Written on: 29/01/2006 by Bojangles (143 reviews written)
Not too long, nor too short; in the middle.
Would make a great present for your 8 year old niece or nephew, or your 7 year old younger brother.
Has some really good, and funny rhyming songs, like most of Dahl's books, like Charlie and The Chocolate Factory - you can't forget those oompa loompas. Has pretty nice illustrations, as well.
At the moment, I can't think of any. Overall, this is a fairly good children's book, though I think Charlie and The Chocolate Factory or Matilda is better, and I would recommend that instead, but either way this book is still good.
James and The Giant Peach is about a young boy named James Henry Trotter, who, at the young age of 4, goes on to live with his 2 evil, ugly aunts, since his parents died (they got eaten by rhinoceroses). The 2 aunts, Aunt Sponge, the fat, bloated one, and Aunt Spiker, tall, skinny, and bony; the complete opposite - treat poor ol' James like he's nothing better than old dirty rags. They beat him, they call him by nasty names, they make him work all the time, they never let him go out, so he can't have any friends, and so on. Oh yes, a terrible life, it is indeed, for a small, young boy like James. He cries all the time, and I feel for him. Then one day, an old man walking with a cane gives him a bag of magic seeds, which, if he eats, his life will become great and magical, and James is certainly enthralled and eager, but the old man tells James, NOT to drop the seeds on the ground! And what does he do? He falls and spills the seeds all over the ground next to an old peach tree that doesn't give any peaches anymore.
But then, strange things begin to happen. The peaches on the tree begin to grow again. Even as big as the Titanic cruise ship! And when James finds himself actually entering the gigantic peach, he is both terrified and enthralled with what he sees inside. Bugs the size of himself! A Ladybug, a spider, a centipede, an earthworm, a grasshopper and so on. James makes friends with them, and finally, he finds himself in a place where he actually belongs, and is not a misfit or an outsider anymore.
But when the peach stem is snipped off from the tree, and begins to roll down the hill (in what direction or where it's leading, only God knows) is when the adventure begins!
This book is exactly 146 pages long, but since there are many illustrations, some, which take up whole pages in fact, the text count would amount to a lot less than 146 pages. I don't know the exact font size, but it's not too big, nor too small; right in the middle, which is perfect.

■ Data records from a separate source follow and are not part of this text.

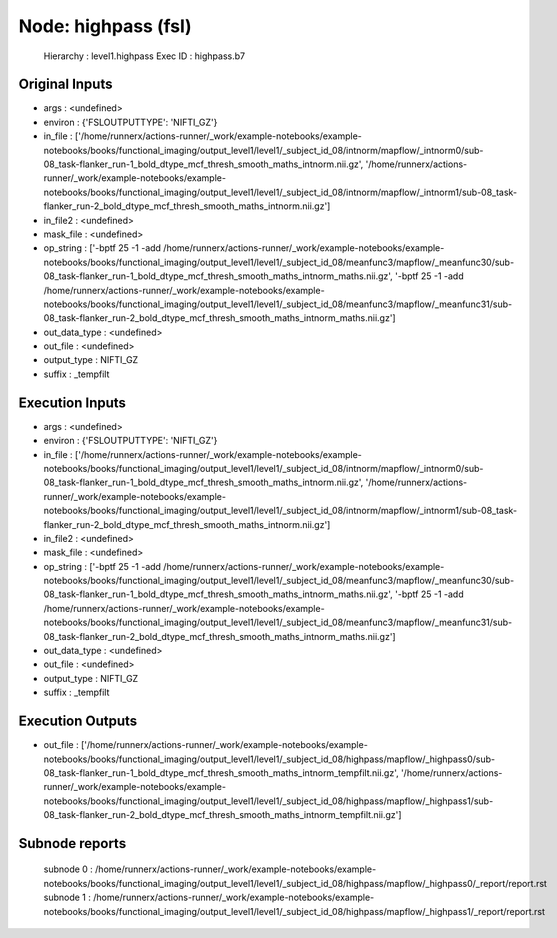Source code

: Node: highpass (fsl)
====================


 Hierarchy : level1.highpass
 Exec ID : highpass.b7


Original Inputs
---------------


* args : <undefined>
* environ : {'FSLOUTPUTTYPE': 'NIFTI_GZ'}
* in_file : ['/home/runnerx/actions-runner/_work/example-notebooks/example-notebooks/books/functional_imaging/output_level1/level1/_subject_id_08/intnorm/mapflow/_intnorm0/sub-08_task-flanker_run-1_bold_dtype_mcf_thresh_smooth_maths_intnorm.nii.gz', '/home/runnerx/actions-runner/_work/example-notebooks/example-notebooks/books/functional_imaging/output_level1/level1/_subject_id_08/intnorm/mapflow/_intnorm1/sub-08_task-flanker_run-2_bold_dtype_mcf_thresh_smooth_maths_intnorm.nii.gz']
* in_file2 : <undefined>
* mask_file : <undefined>
* op_string : ['-bptf 25 -1 -add /home/runnerx/actions-runner/_work/example-notebooks/example-notebooks/books/functional_imaging/output_level1/level1/_subject_id_08/meanfunc3/mapflow/_meanfunc30/sub-08_task-flanker_run-1_bold_dtype_mcf_thresh_smooth_maths_intnorm_maths.nii.gz', '-bptf 25 -1 -add /home/runnerx/actions-runner/_work/example-notebooks/example-notebooks/books/functional_imaging/output_level1/level1/_subject_id_08/meanfunc3/mapflow/_meanfunc31/sub-08_task-flanker_run-2_bold_dtype_mcf_thresh_smooth_maths_intnorm_maths.nii.gz']
* out_data_type : <undefined>
* out_file : <undefined>
* output_type : NIFTI_GZ
* suffix : _tempfilt


Execution Inputs
----------------


* args : <undefined>
* environ : {'FSLOUTPUTTYPE': 'NIFTI_GZ'}
* in_file : ['/home/runnerx/actions-runner/_work/example-notebooks/example-notebooks/books/functional_imaging/output_level1/level1/_subject_id_08/intnorm/mapflow/_intnorm0/sub-08_task-flanker_run-1_bold_dtype_mcf_thresh_smooth_maths_intnorm.nii.gz', '/home/runnerx/actions-runner/_work/example-notebooks/example-notebooks/books/functional_imaging/output_level1/level1/_subject_id_08/intnorm/mapflow/_intnorm1/sub-08_task-flanker_run-2_bold_dtype_mcf_thresh_smooth_maths_intnorm.nii.gz']
* in_file2 : <undefined>
* mask_file : <undefined>
* op_string : ['-bptf 25 -1 -add /home/runnerx/actions-runner/_work/example-notebooks/example-notebooks/books/functional_imaging/output_level1/level1/_subject_id_08/meanfunc3/mapflow/_meanfunc30/sub-08_task-flanker_run-1_bold_dtype_mcf_thresh_smooth_maths_intnorm_maths.nii.gz', '-bptf 25 -1 -add /home/runnerx/actions-runner/_work/example-notebooks/example-notebooks/books/functional_imaging/output_level1/level1/_subject_id_08/meanfunc3/mapflow/_meanfunc31/sub-08_task-flanker_run-2_bold_dtype_mcf_thresh_smooth_maths_intnorm_maths.nii.gz']
* out_data_type : <undefined>
* out_file : <undefined>
* output_type : NIFTI_GZ
* suffix : _tempfilt


Execution Outputs
-----------------


* out_file : ['/home/runnerx/actions-runner/_work/example-notebooks/example-notebooks/books/functional_imaging/output_level1/level1/_subject_id_08/highpass/mapflow/_highpass0/sub-08_task-flanker_run-1_bold_dtype_mcf_thresh_smooth_maths_intnorm_tempfilt.nii.gz', '/home/runnerx/actions-runner/_work/example-notebooks/example-notebooks/books/functional_imaging/output_level1/level1/_subject_id_08/highpass/mapflow/_highpass1/sub-08_task-flanker_run-2_bold_dtype_mcf_thresh_smooth_maths_intnorm_tempfilt.nii.gz']


Subnode reports
---------------


 subnode 0 : /home/runnerx/actions-runner/_work/example-notebooks/example-notebooks/books/functional_imaging/output_level1/level1/_subject_id_08/highpass/mapflow/_highpass0/_report/report.rst
 subnode 1 : /home/runnerx/actions-runner/_work/example-notebooks/example-notebooks/books/functional_imaging/output_level1/level1/_subject_id_08/highpass/mapflow/_highpass1/_report/report.rst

Overall, I thought this book is OK, not good, not great, not bad or terrible either. It's in the middle; it's average. It's really funny too, especially the songs in them, which kids will enjoy and giggle helplessly too. I don't know why I decided to read this in the first place; I'm not even a child anymore, but either way I did, just for the heck of it, and overall I am pretty glad I did, and I am left with a slight respect and admiration towards the author.
This book is one of Roald Dahl's most well known, including the other 2; Charlie and The Chocolate Factory and Matilda, but this is not one of his better or best.
I would recommend Charlie or Matilda or The BFG instead, but either way, like I said before, this book is still pretty good, and would make a fine birthday or Christmas (or a just out of the blue) present for a younger sibling, preferably those who are below 10 years of age.